In Zusammenhang mit dem Prozessbeginn gegen die katalanischen politischen Gefangenen hat Tagesschau24 am 12. Februar ein Gespräch mit Peter A. Kraus, Professor für vergleichende Politikwissenschaft an der Universität Augsburg, geführt:

Einige Auszüge aus den Aussagen von Prof. Kraus:

[Der Straftatbestand der Rebellion] ist etwas ganz Ungewöhnliches in konsolidierten Demokratien. Wenn man nicht mit Gewalt etwas macht, kann man eigentlich nicht rebellieren — und Gewalt ist von den Leuten, die dort abgestimmt haben, in keiner Weise ausgeübt worden. Im Gegenteil: Die sind ja zum Teil zusammengeprügelt worden von spanischen Polizisten.

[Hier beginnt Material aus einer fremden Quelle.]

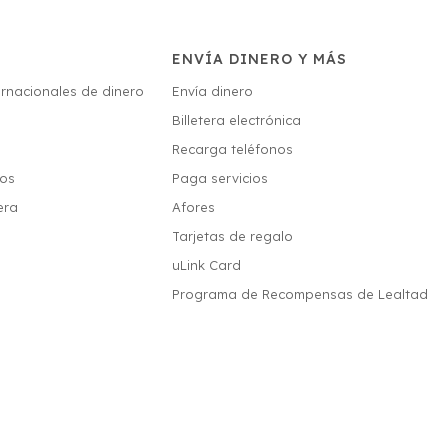
ENVÍA DINERO Y MÁS
ernacionales de dinero
Envía dinero
Billetera electrónica
s
Recarga teléfonos
ios
Paga servicios
era
Afores
Tarjetas de regalo
uLink Card
Programa de Recompensas de Lealtad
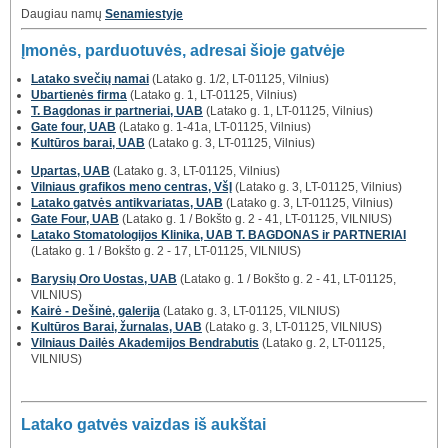
Daugiau namų
Senamiestyje
Įmonės, parduotuvės, adresai šioje gatvėje
Latako svečių namai
(Latako g. 1/2, LT-01125, Vilnius)
Ubartienės firma
(Latako g. 1, LT-01125, Vilnius)
T. Bagdonas ir partneriai, UAB
(Latako g. 1, LT-01125, Vilnius)
Gate four, UAB
(Latako g. 1-41a, LT-01125, Vilnius)
Kultūros barai, UAB
(Latako g. 3, LT-01125, Vilnius)
Upartas, UAB
(Latako g. 3, LT-01125, Vilnius)
Vilniaus grafikos meno centras, VšĮ
(Latako g. 3, LT-01125, Vilnius)
Latako gatvės antikvariatas, UAB
(Latako g. 3, LT-01125, Vilnius)
Gate Four, UAB
(Latako g. 1 / Bokšto g. 2 - 41, LT-01125, VILNIUS)
Latako Stomatologijos Klinika, UAB T. BAGDONAS ir PARTNERIAI
(Latako g. 1 / Bokšto g. 2 - 17, LT-01125, VILNIUS)
Barysių Oro Uostas, UAB
(Latako g. 1 / Bokšto g. 2 - 41, LT-01125,
VILNIUS)
Kairė - Dešinė, galerija
(Latako g. 3, LT-01125, VILNIUS)
Kultūros Barai, žurnalas, UAB
(Latako g. 3, LT-01125, VILNIUS)
Vilniaus Dailės Akademijos Bendrabutis
(Latako g. 2, LT-01125,
VILNIUS)
Latako gatvės vaizdas iš aukštai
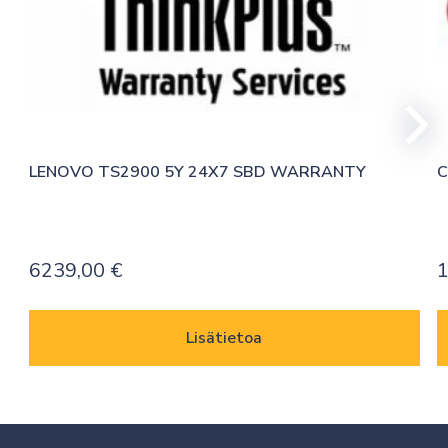
LENOVO TS2900 5Y 24X7 SBD WARRANTY
C
6239,00
€
Lisätietoa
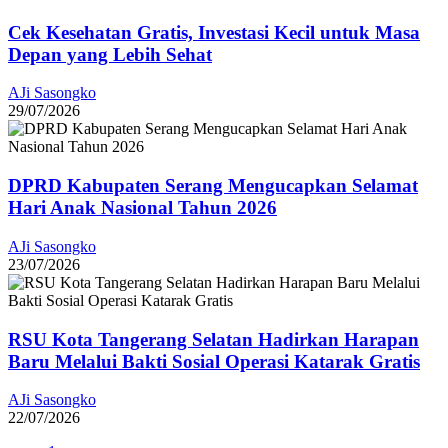
Cek Kesehatan Gratis, Investasi Kecil untuk Masa
Depan yang Lebih Sehat
AJi Sasongko
29/07/2026
DPRD Kabupaten Serang Mengucapkan Selamat
Hari Anak Nasional Tahun 2026
AJi Sasongko
23/07/2026
RSU Kota Tangerang Selatan Hadirkan Harapan
Baru Melalui Bakti Sosial Operasi Katarak Gratis
AJi Sasongko
22/07/2026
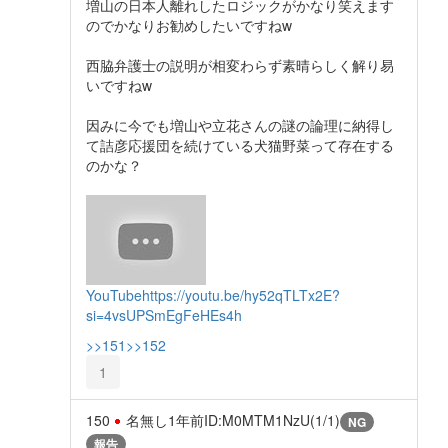
増山の日本人離れしたロジックがかなり笑えます
のでかなりお勧めしたいですねw
西脇弁護士の説明が相変わらず素晴らしく解り易
いですねw
因みに今でも増山や立花さんの謎の論理に納得し
て詰彦応援団を続けている犬猫野菜って存在する
のかな？
YouTube
https://youtu.be/hy52qTLTx2E?
si=4vsUPSmEgFeHEs4h
>>151
>>152
1
150
名無し
1年前
ID:M0MTM1NzU(1/1)
NG
報告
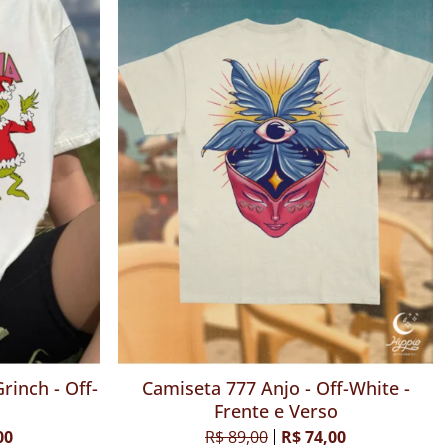
se que sou
Camiseta Na minha Era Grinch - Off-
ite
White
00
R$ 79,00
R$ 64,00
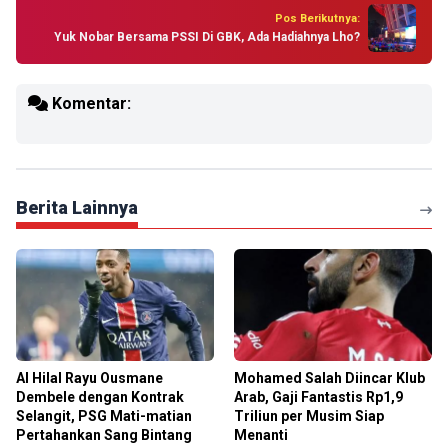
Pos Berikutnya:
Yuk Nobar Bersama PSSI Di GBK, Ada Hadiahnya Lho?
Komentar:
Berita Lainnya
Al Hilal Rayu Ousmane
Mohamed Salah Diincar Klub
Dembele dengan Kontrak
Arab, Gaji Fantastis Rp1,9
Selangit, PSG Mati-matian
Triliun per Musim Siap
Pertahankan Sang Bintang
Menanti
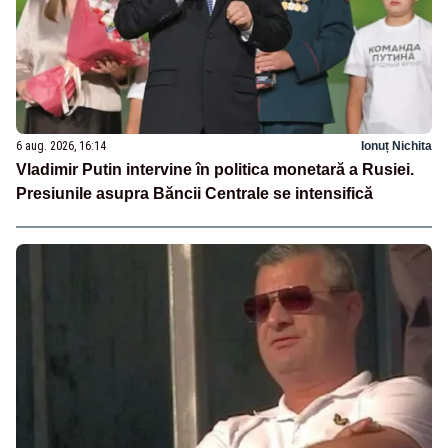
6 aug. 2026, 16:14
Ionuț Nichita
Vladimir Putin intervine în politica monetară a Rusiei.
Presiunile asupra Băncii Centrale se intensifică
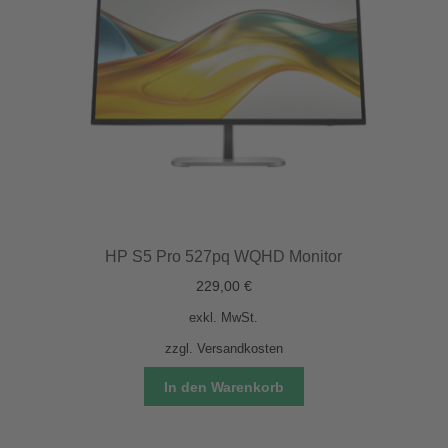
HP S5 Pro 527pq WQHD Monitor
229,00
€
exkl. MwSt.
zzgl.
Versandkosten
In den Warenkorb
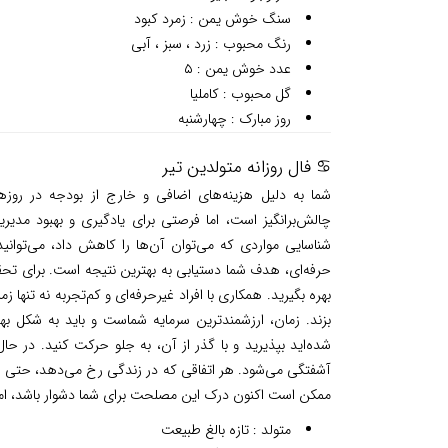
سنگ خوش یمن : زمرد کبود
رنگ محبوب : زرد ، سبز ، آبی
عدد خوش یمن : ۵
گل محبوب : کاملیا
روز مبارک : چهارشنبه
♋ فال روزانه متولدین تیر
شما به دلیل هزینه‌های اضافی و خارج از بودجه در روز
چالش‌برانگیز است، اما فرصتی برای یادگیری و بهبود مدیر
شناسایی مواردی که می‌توان آن‌ها را کاهش داد، می‌توانی
حرفه‌ای، هدف شما دستیابی به بهترین نتیجه است. برای ت
بهره بگیرید. همکاری با افراد غیرحرفه‌ای و کم‌تجربه نه تنها 
بزند. زمان، ارزشمندترین سرمایه شماست و باید به شکل به
شده‌اید بپذیرید و با گذر از آن، به جلو حرکت کنید. در ح
آشفتگی می‌شود. هر اتفاقی که در زندگی رخ می‌دهد، حتی اگ
ممکن است اکنون درک این مصلحت برای شما دشوار باشد، اما 
متولد : تازه بالغ طبیعت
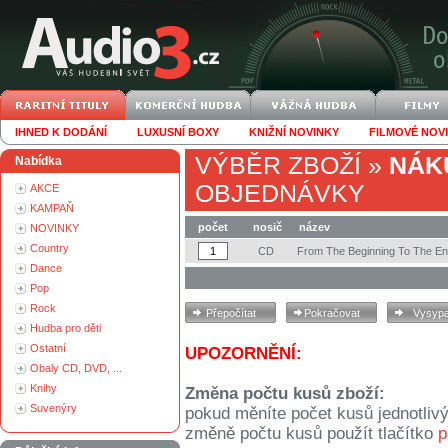
IHNED K DODÁNÍ
LUXUSNÍ BOXY
KNIŽNÍ NOVINKY
FILMOVÉ NOV
VÝBĚR ZBOŽÍ
»
NÁK
Nabídka
OBJEDNÁVKY
AKCE
KAMPAŇ
počet
nosič
název
NOVINKY
Country
CD
From The Beginning To The E
Dance
Pop
Rock
Hudba pro děti
Ostatní
UPOZORNĚNÍ:
Obaly CD, DVD, ...
Knihy
Změna počtu kusů zboží:
Suvenýry
pokud měníte počet kusů jednotliv
změně počtu kusů použít tlačítko
p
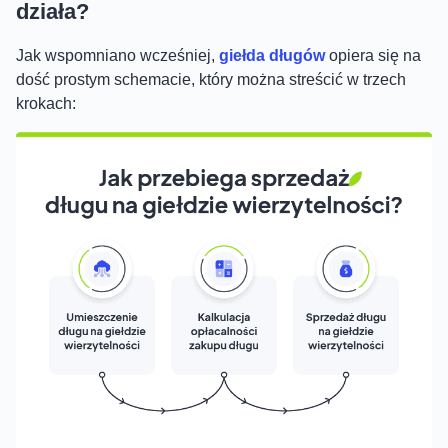
działa?
Jak wspomniano wcześniej,
giełda długów
opiera się na
dość prostym schemacie, który można streścić w trzech
krokach:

Die Abspaltung ist der Höhepunkt einer Entwicklung, die schon seit sehr langer Zeit anhält. Ich denke, das müsste man im historischen Längsschnitt länger nachverfolgen: Dass die Katalanen das Gefühl haben, dass sie nicht in Spanien mitwirken können, und dass sie dauerhaft einem Mehrheitsregime unterworfen sind, das ihnen keine wirklichen Mitsprachemöglichkeiten gibt, in dem man sich als nicht mehr handlungsfähig sieht.

Sie können sich das so vorstellen: Wenn Sie in einer Liga Fußball spielen, wo die Schiedsrichter permanent gegen Sie pfeifen — und das ist die Wahrnehmung der Katalanen; die mag jetzt richtig oder falsch sein, aber so ist es nunmal, — dann versuchen sie ihre eigene Liga aufzumachen. […]

Dementsprechend ist die Frage heute dringender als je zuvor: Wo bleibt die Politik? Aber die Politik hat sich an die Judikative verabschiedet.

Dass [der Versuch einer Vermittlung] damals nicht von der EU in irgendeiner Form — und sei es nur hinter verschlossenen Türen — angestoßen wurde, ist ein schwerer Fehler. Für den wird jetzt die EU selber mittelfristig auch noch einen hohen Preis zahlen, wenn die Lage in Katalonien so instabil bleibt, wie es momentan aussieht.

Transkribiert von ARD

Die Analogie mit dem Fußball ist übrigens auch aus Südtiroler Sicht interessant, wenn man sich die vielen Einmischungen und Anfechtungen von Landesgesetzen durch römische Regierungen sowie die relativ unbestritten systematisch zentralistischen Entscheide des italienischen Verfassungsgerichts vor Augen führt.